I ask you, how many days have you ever been plugging away at the office when a British woman drops by with a sackful of scones? For me, the answer is precisely once: yesterday, when Linda Rivers, soon to open Holly Cottage Tearoom in Newnan, came by to say hello along with her lovely daughter Michelle -- and with a gift of some scones to test! (I ate one, shared some, and brought some home. Lucky me!)
Now I am such an anglophile I would pay simply to hear Linda speak for a while, but she immediately struck me as a gracious woman, very much a kindred spirit as far as taking tea (and a few other things), and I can already tell Newnan is going to be very blessed to have her in town. I learned an old church friend of hers is a friend of mine as well, and I was impressed when Linda spoke of having prayed over this business every step of the way. She also answered all my nosy questions without batting an eye (yes, colorful china; yes, she's going to have a cottage garden and a picket fence!). And can you believe she actually trained at the Atlanta branch of Le Cordon Bleu? I expected those scones to be terrific, and they were. You know how they say "we eat with our eyes first"? Well, my eyes were quite smitten with the appearance of these fluffy-looking scones. The consistency was so light and airy (even better than my own, which are pretty good if I do say so), and my husband and my friend Deberah liked the ones I shared with them as well. "That is GORGEOUS!" gushed Deberah when I offered her one of the scones.

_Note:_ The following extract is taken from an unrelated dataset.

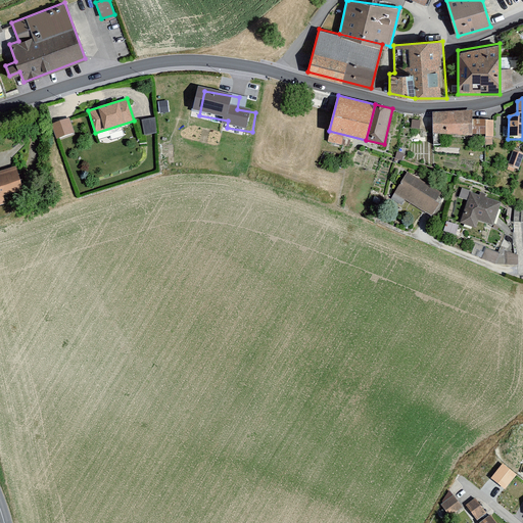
[(469,112),(432,112),(431,147),(442,147),(442,137),(484,138),(484,147),(493,147),(493,123),(469,123),(469,112)]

I asked for her to e-mail me her opinion, and here's what she said (and I concur): "The scone is really, really perfect, too! It is SO good. I couldn't wait and I can't praise it enough. It is almost kin to a very soft cookie. I think she might have added a very light sugar glaze which gave it just the right amount of sweetness without being too sweet. The currants were just the right size, not too big and not gooey. I can't see that there was anything to complain about and everything to praise. I really, really loved them! So often the scones we get here in tea rooms are really biscuits and these are just wonderful." (I think she liked them as much as I did, don't you!) When I got home I heated one of the scones in the toaster oven and spread it with raspberry jam, making an already delicious scone even more enjoyable. Now, if I can just survive the next two months until the new tearoom opens!